Intel® Hyperflex™ architecture FPGA M20K memory blocks support coherent reads to simplify implementing read-modify-write memory. Read-modify-write memory is useful in applications such as networking statistics counters. Read-modify-write memory is also useful in any application that stores a value in memory, that requires incrementing and re-writing in a single cycle.

M20K memory blocks simplify implementation by eliminating any need for hand-written caching circuitry. Caching circuitry that pipelines the modify operation over multiple clock cycles becomes complex because of high clock speeds or large counters.

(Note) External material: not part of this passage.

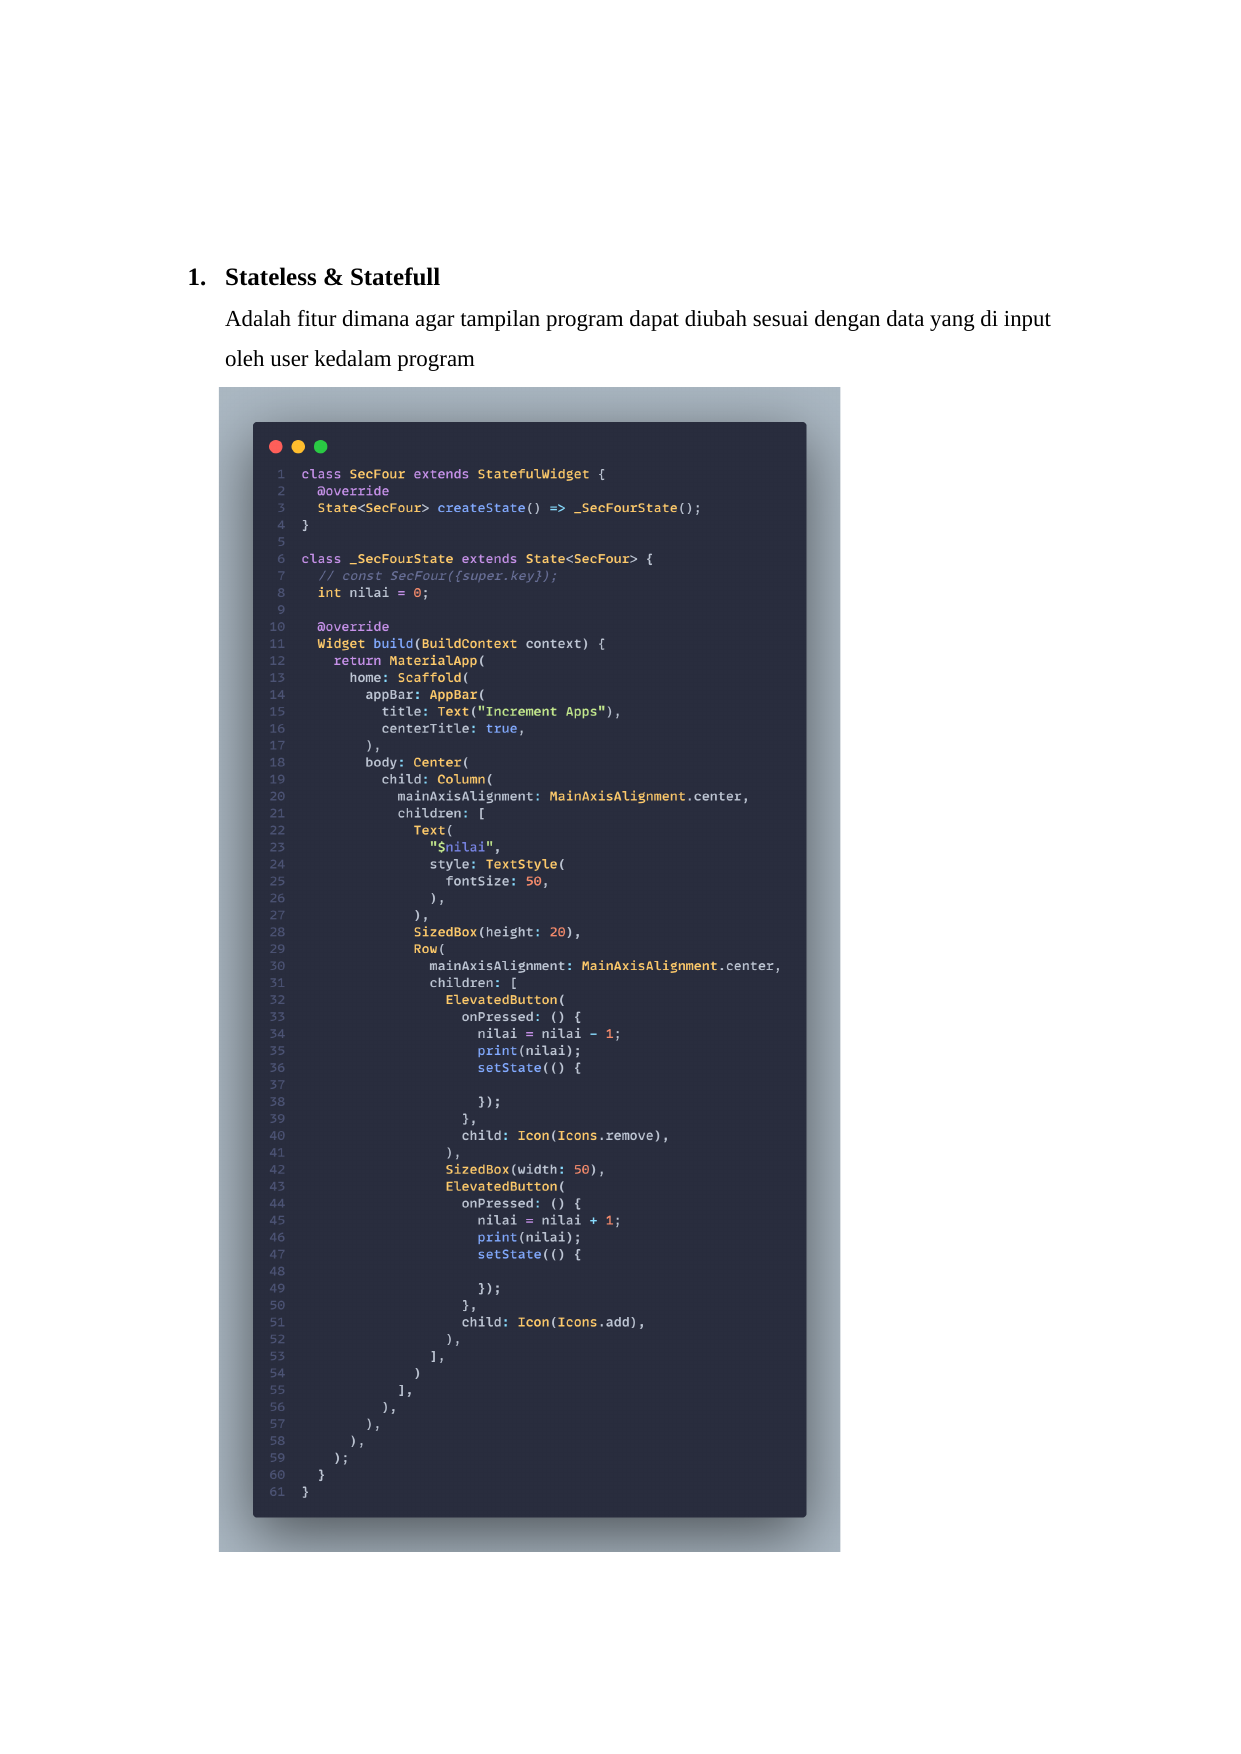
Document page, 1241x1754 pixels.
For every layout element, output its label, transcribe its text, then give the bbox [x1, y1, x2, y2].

picture [218, 387, 841, 1552]
list Stateless & Statefull [187, 262, 1090, 291]
text Adalah fitur dimana agar tampilan program dapat diubah sesuai dengan data yang di input oleh user kedalam program [225, 305, 1090, 371]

To use the coherent read feature, connect memory according to whether you register the output data port. If you register the output data port, add two register stages to the write enable and write address lines when you instantiate the memory.

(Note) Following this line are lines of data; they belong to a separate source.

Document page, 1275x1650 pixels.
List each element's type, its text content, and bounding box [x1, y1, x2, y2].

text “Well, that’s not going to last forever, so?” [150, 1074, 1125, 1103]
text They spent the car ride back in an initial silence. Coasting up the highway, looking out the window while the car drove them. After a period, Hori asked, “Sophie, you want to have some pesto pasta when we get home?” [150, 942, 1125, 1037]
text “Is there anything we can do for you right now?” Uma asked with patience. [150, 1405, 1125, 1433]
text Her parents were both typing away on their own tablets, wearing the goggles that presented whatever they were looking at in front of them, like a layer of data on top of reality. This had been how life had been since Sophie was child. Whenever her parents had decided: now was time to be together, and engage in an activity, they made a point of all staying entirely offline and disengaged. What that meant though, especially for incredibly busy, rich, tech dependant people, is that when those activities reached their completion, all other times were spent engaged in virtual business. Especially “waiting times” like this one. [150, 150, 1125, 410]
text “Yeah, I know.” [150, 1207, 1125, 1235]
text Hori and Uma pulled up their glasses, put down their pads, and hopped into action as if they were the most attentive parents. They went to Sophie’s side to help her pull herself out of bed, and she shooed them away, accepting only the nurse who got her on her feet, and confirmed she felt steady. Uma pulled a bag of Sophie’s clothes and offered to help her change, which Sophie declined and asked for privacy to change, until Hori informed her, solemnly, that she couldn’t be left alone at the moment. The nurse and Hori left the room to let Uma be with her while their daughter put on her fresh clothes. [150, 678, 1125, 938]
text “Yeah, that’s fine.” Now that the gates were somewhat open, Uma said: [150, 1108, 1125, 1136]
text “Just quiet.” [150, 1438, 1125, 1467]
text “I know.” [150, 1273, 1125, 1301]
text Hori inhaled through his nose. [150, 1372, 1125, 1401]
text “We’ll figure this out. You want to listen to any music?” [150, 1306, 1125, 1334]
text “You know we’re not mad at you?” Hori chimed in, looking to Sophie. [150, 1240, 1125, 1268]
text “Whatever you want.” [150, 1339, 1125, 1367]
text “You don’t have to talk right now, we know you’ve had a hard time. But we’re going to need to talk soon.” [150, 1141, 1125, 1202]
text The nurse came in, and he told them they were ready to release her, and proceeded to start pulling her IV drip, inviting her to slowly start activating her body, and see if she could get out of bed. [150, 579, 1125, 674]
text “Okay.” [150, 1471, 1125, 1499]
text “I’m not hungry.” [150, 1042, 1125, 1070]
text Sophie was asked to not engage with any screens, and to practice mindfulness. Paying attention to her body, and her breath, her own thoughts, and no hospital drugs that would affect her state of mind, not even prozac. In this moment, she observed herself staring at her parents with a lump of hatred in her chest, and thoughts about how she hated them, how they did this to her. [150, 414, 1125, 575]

Figure 68. Registered Output Data Requires Two Register Stages

If you do not register the output data port, add one register stage to the write enable and write address lines when you instantiate the memory.

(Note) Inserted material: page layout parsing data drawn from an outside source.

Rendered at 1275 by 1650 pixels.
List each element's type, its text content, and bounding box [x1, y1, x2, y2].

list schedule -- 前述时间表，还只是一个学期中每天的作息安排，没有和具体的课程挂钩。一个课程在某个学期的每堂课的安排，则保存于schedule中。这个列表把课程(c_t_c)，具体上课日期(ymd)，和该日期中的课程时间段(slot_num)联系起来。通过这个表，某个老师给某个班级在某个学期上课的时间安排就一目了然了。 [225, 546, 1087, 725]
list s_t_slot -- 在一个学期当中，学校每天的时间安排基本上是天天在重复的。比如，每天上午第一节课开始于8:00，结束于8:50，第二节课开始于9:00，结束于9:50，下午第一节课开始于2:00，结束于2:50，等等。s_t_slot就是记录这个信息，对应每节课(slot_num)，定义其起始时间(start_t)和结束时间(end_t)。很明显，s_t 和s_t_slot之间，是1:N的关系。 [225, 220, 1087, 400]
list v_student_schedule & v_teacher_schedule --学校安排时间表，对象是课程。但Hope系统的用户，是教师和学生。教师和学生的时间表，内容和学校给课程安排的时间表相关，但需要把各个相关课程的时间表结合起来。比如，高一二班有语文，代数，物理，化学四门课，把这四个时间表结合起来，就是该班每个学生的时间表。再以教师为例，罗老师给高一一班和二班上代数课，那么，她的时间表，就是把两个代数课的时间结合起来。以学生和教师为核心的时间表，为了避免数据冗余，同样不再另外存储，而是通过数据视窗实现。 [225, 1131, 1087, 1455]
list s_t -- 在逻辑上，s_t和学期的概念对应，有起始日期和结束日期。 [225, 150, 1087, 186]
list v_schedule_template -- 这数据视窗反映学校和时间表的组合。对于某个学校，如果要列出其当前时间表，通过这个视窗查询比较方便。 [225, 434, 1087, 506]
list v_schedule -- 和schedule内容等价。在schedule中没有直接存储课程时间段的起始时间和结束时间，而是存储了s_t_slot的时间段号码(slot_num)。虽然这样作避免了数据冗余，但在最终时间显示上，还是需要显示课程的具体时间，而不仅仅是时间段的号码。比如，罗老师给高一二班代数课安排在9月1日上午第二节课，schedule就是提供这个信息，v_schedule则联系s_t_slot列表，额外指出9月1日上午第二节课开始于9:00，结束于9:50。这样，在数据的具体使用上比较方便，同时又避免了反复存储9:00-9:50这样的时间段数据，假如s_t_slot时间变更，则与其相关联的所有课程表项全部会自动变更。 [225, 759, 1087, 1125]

Figure 69. Unregistered Output Data Requires One Register Stage

Use of coherent read has the following restrictions:

  • Must use the same clock for reading and writing.
  • Must use the same width for read and write ports.
  • Cannot use ECC.
  • Cannot use byte enable.

Pipelining Read-Modify-Write Memory shows a pipelining method for a read-modify-write memory that improves performance, without maintaining a cache for tracking recent activity.

Figure 70. Pipelining Read-Modify-Write Memory

If you require M20K memory features that are incompatible with coherent read, or if you do not want to use coherent read, use the following alternative approaches to improve the fMAX performance of memory:

  • Break the modification operation into smaller blocks that can complete in one clock cycle.
  • Ensure that each chunk is no wider than one M20K memory block. The Compiler splits data words into multiple n-bit chunks, where each chunk is small enough for efficient processing in one clock cycle.
  • To increase fMAX, increase the number of memory blocks, use narrower memory blocks, and increase the latency. To decrease latency, use fewer and wider memory blocks, and remove pipeline stages appropriately. A loop in a read-modify-write circuit is unavoidable because of the nature of the circuit, but the loop in this solution is small and short. This solution is scalable, because the underlying structure remains the same regardless of the number of pipeline stages.